(Data entries)
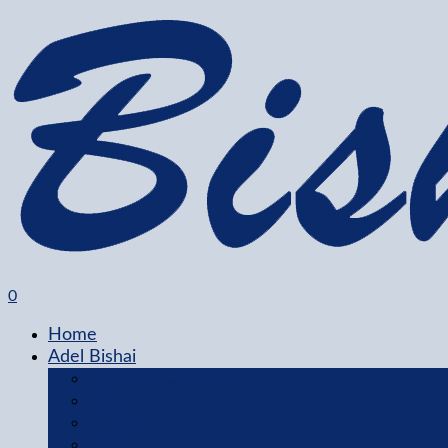
0
Home
Adel Bishai
Featured Collection
About Adel
Gallery
Blog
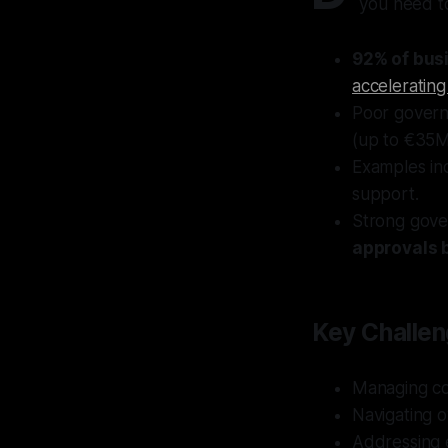
you need t
92% of bus
accelerating
Poor governa
(up to €35M
Examples inc
support.
Strong gov
approvals 
Key Challen
Managing co
Navigating o
Addressing e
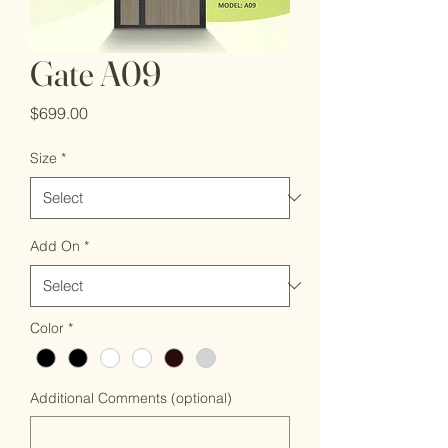
Gate A09
Price
$699.00
Size
*
Add On
*
Color
*
Additional Comments (optional)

ACTIVITY: The task calls for all records to be set down precisely, excluding any images.

RESULT OF THIS EXERCISE:
0
Home
Adel Bishai
Featured Collection
About Adel
Gallery
Blog
you need t
92% of bus
accelerating
Poor governa
(up to €35M
Examples inc
support.
Strong gov
approvals 
Key Challen
Managing co
Navigating o
Addressing e
Gate A09
Price
$699.00
Size
*
Add On
*
Color
*
Additional Comments (optional)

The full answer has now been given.